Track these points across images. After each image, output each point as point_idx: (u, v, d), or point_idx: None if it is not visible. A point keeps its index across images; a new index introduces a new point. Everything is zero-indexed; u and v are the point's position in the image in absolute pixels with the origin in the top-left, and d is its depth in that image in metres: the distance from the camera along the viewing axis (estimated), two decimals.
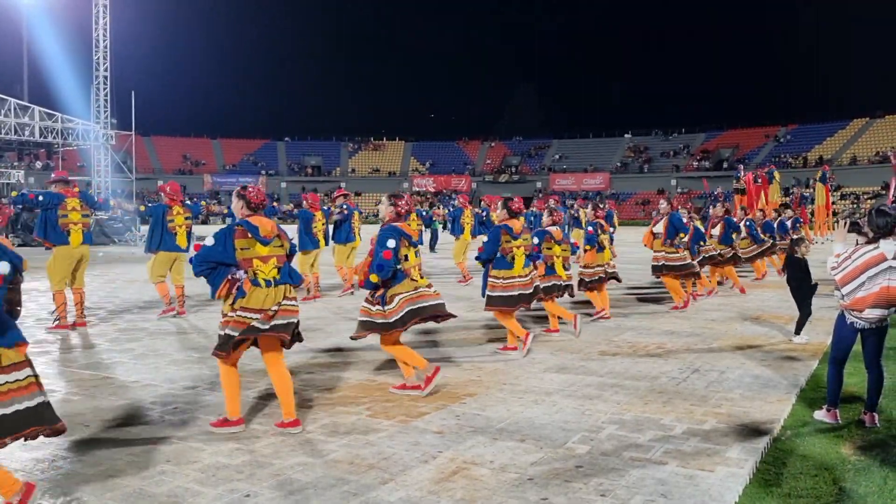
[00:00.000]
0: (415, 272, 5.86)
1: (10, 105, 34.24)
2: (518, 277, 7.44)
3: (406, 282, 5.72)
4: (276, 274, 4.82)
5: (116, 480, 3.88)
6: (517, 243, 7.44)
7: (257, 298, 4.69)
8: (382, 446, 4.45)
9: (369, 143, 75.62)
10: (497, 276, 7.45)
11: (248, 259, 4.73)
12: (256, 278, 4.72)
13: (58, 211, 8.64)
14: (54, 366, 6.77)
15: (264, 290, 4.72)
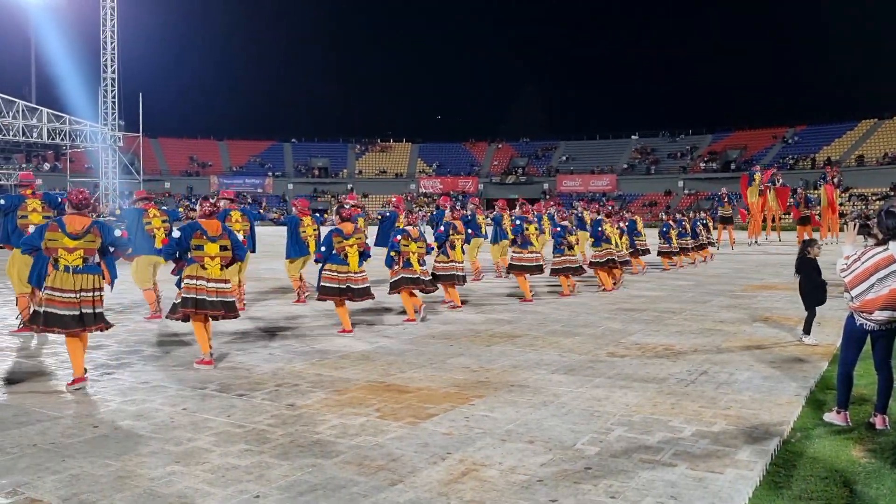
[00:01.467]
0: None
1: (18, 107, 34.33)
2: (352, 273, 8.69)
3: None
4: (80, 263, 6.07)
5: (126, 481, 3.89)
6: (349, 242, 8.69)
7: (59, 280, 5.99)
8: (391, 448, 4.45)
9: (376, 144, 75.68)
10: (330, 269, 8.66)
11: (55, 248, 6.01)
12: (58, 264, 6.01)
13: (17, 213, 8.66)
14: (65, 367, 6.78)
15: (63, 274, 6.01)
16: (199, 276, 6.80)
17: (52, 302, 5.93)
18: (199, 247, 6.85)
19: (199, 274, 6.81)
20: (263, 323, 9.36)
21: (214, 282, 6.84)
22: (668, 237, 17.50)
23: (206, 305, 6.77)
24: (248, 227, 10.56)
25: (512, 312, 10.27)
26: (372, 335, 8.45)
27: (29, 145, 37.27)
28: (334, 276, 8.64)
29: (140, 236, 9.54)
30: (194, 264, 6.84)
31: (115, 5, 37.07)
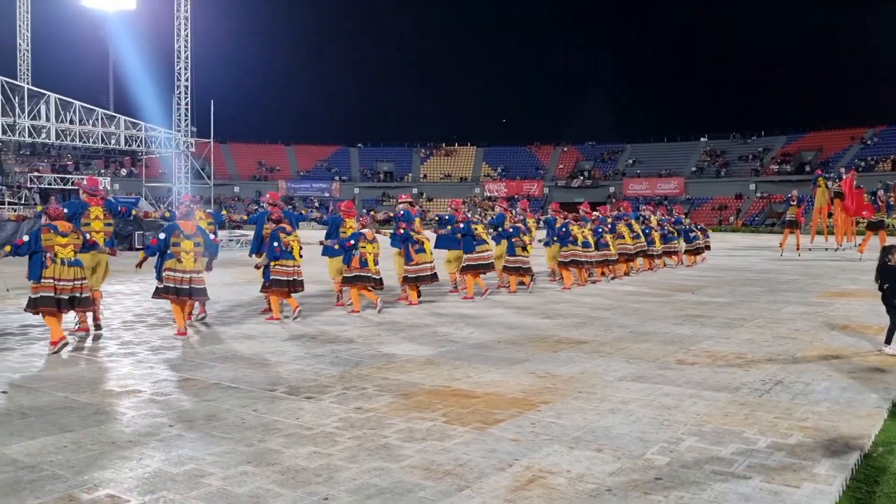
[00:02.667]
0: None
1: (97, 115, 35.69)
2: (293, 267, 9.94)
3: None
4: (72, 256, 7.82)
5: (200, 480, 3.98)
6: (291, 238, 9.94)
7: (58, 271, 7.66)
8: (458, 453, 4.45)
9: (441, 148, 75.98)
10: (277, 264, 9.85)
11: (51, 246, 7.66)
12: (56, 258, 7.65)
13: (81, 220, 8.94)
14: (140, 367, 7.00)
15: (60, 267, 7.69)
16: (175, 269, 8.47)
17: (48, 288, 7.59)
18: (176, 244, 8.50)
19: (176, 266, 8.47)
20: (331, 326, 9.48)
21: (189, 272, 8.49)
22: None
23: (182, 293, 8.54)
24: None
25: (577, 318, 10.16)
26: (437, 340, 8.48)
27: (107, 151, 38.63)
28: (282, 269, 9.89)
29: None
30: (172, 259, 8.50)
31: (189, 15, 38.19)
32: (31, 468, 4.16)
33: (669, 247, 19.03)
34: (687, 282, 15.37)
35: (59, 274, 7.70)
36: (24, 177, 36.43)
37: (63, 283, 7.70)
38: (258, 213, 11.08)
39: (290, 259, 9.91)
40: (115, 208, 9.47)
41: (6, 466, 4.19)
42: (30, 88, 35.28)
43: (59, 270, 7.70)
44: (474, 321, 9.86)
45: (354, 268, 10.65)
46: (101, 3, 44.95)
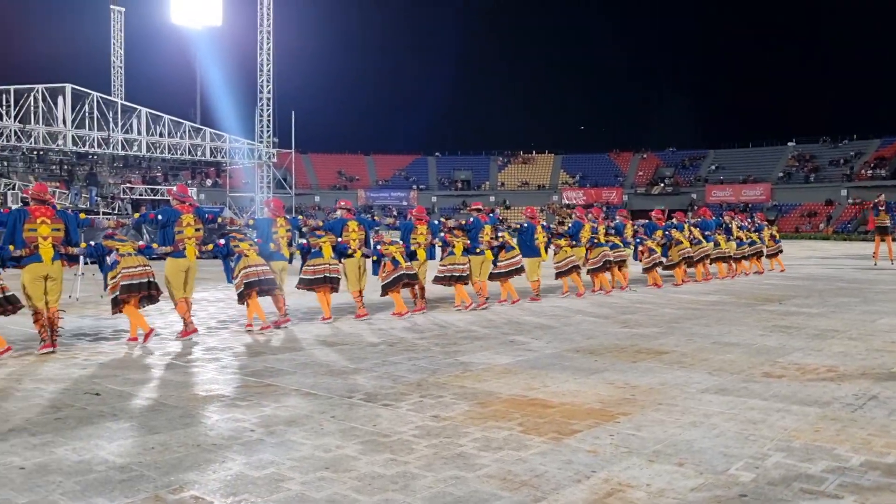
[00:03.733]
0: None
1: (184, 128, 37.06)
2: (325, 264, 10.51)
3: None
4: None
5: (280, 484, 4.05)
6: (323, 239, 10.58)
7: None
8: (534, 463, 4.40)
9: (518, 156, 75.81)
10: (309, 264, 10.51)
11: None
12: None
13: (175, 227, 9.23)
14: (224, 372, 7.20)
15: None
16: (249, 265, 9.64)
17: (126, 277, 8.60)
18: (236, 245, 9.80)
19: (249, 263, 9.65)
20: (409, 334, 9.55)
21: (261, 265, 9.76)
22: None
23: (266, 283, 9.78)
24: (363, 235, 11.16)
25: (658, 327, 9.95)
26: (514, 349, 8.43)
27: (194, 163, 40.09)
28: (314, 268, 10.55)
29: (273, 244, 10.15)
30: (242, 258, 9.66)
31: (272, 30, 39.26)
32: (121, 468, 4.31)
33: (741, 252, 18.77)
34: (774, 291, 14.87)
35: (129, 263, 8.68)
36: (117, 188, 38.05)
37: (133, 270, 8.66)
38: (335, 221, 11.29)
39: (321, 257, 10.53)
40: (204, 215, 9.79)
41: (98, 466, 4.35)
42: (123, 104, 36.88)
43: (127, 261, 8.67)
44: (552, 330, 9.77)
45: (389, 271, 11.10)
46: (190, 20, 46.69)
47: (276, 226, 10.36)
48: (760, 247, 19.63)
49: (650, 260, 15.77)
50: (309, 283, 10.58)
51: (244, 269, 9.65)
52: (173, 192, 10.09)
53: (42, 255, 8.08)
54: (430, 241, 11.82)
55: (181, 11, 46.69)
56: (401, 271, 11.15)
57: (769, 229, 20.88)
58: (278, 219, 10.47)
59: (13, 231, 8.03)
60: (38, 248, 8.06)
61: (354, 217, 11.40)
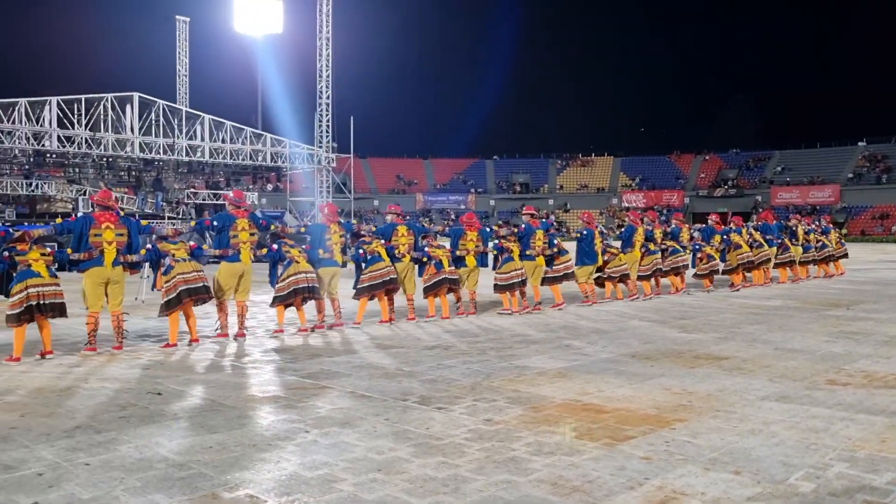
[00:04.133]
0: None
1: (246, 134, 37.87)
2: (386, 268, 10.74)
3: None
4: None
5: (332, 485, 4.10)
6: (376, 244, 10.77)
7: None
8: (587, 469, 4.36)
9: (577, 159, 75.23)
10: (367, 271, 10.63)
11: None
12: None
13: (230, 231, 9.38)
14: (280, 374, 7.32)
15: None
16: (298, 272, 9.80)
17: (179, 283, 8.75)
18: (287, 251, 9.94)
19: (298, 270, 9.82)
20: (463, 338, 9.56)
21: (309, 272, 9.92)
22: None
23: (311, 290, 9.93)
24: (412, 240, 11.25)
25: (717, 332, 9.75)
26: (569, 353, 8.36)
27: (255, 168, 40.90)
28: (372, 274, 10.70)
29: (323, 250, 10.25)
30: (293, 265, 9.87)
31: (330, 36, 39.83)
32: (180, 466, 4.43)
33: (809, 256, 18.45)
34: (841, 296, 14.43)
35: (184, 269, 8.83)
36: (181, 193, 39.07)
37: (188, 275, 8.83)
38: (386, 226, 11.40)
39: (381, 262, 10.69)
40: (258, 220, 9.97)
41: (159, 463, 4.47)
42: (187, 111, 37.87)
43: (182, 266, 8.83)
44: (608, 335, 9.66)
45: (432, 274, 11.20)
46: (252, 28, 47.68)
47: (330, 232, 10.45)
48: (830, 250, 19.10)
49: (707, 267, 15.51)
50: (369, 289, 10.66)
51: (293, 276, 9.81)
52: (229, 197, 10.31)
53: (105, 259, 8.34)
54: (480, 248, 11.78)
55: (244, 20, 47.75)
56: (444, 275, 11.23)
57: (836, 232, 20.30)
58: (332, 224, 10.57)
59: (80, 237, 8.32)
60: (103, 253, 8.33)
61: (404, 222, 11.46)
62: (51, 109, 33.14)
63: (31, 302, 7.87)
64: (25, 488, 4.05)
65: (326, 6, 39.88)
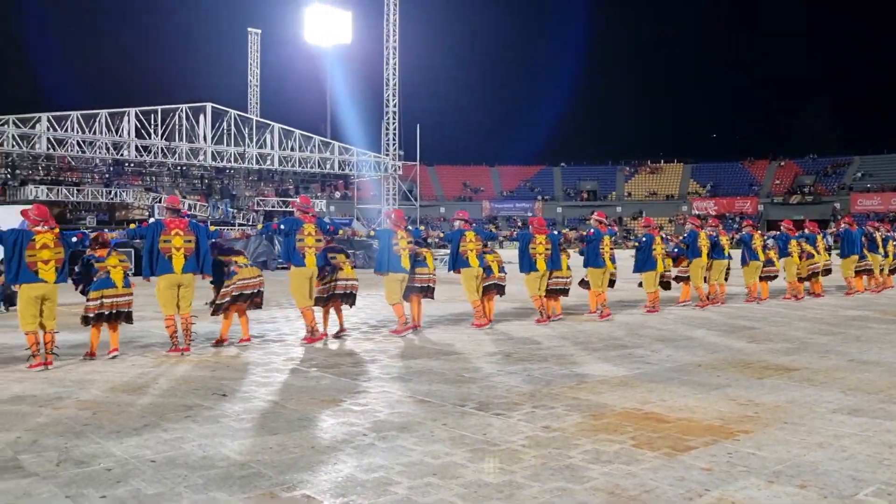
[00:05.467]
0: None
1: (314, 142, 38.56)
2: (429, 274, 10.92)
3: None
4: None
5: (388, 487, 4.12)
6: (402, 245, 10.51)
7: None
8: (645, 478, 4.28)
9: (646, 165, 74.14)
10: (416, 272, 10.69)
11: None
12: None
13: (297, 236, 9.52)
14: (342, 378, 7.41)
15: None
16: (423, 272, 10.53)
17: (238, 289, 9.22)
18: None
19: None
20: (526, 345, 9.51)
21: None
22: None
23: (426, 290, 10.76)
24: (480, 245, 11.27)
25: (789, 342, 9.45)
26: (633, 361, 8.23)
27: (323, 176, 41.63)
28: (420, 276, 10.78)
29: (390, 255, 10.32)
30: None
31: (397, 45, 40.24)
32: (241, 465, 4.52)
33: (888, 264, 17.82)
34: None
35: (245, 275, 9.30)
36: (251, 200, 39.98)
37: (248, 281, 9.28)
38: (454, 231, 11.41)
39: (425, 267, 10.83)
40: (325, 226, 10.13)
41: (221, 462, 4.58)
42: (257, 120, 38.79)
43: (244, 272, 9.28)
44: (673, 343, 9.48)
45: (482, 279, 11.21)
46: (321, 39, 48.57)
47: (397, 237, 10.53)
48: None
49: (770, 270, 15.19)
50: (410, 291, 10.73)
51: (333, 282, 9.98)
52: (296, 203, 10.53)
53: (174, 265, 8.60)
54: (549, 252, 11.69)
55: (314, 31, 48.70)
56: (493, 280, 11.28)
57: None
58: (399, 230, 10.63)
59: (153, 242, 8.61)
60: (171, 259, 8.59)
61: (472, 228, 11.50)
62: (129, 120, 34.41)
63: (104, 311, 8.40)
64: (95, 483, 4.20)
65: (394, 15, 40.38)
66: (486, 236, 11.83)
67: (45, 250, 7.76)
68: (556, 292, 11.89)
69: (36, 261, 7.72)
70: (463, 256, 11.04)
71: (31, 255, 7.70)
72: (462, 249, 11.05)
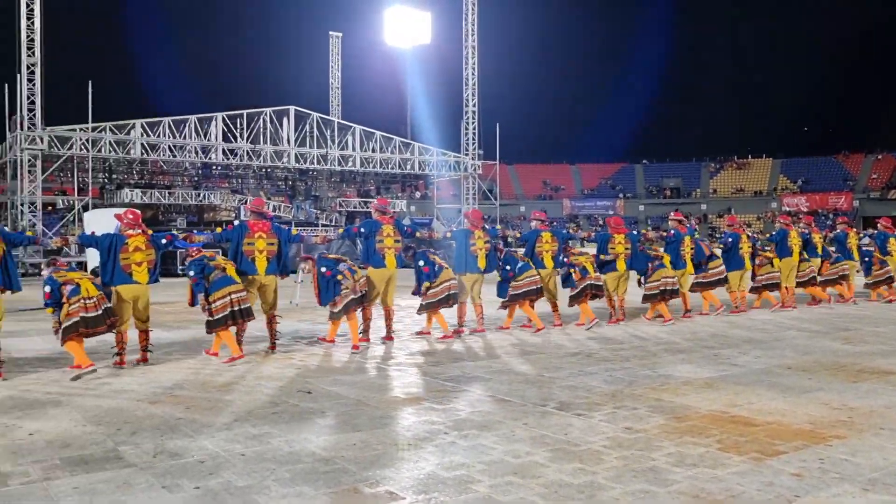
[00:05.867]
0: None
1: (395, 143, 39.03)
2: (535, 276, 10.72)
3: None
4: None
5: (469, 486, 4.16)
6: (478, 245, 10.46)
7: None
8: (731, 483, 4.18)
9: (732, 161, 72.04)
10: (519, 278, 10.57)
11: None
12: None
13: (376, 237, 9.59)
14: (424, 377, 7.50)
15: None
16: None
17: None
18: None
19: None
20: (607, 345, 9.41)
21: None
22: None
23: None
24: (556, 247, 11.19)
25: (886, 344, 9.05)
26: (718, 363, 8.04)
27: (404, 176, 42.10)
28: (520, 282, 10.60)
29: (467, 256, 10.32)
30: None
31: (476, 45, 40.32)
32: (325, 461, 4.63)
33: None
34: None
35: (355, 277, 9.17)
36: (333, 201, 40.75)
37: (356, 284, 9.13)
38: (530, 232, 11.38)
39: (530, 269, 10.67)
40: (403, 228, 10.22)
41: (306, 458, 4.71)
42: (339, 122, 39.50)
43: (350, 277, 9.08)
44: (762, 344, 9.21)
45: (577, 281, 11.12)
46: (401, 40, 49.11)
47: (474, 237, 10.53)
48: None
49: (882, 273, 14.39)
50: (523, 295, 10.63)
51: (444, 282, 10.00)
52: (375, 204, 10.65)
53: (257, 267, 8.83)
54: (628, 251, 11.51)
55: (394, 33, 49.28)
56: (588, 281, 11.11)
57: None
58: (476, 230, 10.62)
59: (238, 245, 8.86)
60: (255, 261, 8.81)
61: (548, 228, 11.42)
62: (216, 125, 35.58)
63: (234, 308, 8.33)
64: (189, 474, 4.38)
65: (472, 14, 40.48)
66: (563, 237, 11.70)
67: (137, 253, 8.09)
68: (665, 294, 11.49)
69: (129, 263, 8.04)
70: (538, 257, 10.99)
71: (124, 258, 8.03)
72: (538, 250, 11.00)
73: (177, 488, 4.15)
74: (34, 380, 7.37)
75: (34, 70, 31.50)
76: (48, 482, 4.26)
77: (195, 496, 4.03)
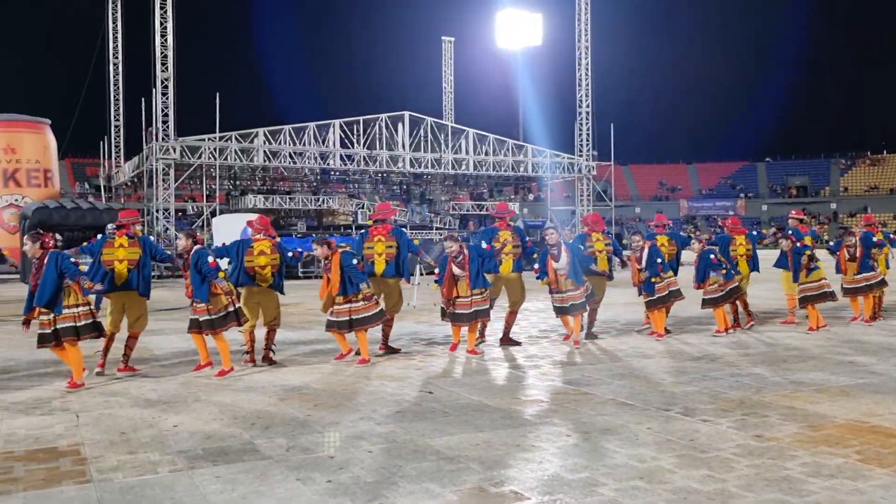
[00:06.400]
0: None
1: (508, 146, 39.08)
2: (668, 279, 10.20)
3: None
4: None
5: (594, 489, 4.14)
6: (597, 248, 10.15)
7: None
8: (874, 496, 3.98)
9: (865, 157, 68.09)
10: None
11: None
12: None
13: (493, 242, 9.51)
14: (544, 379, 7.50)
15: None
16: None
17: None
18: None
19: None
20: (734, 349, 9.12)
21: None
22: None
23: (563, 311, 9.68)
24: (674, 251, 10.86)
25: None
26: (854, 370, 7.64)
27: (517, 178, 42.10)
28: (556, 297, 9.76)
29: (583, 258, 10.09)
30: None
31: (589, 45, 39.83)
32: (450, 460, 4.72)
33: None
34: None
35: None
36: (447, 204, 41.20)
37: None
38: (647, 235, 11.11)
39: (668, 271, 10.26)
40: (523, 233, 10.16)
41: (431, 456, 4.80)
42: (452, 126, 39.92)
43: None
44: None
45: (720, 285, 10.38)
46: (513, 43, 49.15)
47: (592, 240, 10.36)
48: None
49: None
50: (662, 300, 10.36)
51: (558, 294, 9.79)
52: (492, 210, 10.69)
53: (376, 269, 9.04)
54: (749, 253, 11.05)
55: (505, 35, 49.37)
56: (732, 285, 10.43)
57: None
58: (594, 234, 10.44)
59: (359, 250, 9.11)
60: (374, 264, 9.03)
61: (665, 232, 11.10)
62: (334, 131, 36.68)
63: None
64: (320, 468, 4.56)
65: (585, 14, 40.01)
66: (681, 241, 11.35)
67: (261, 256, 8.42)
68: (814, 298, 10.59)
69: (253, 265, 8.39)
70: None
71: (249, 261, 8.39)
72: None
──────
• Problem to solve: Could you restate word for word the lines above, from the one that contains "50: (309, 283, 10.58)" through the one that contains "60: (38, 248, 8.06)", and no others?

• Answer space:
50: (309, 283, 10.58)
51: (244, 269, 9.65)
52: (173, 192, 10.09)
53: (42, 255, 8.08)
54: (430, 241, 11.82)
55: (181, 11, 46.69)
56: (401, 271, 11.15)
57: (769, 229, 20.88)
58: (278, 219, 10.47)
59: (13, 231, 8.03)
60: (38, 248, 8.06)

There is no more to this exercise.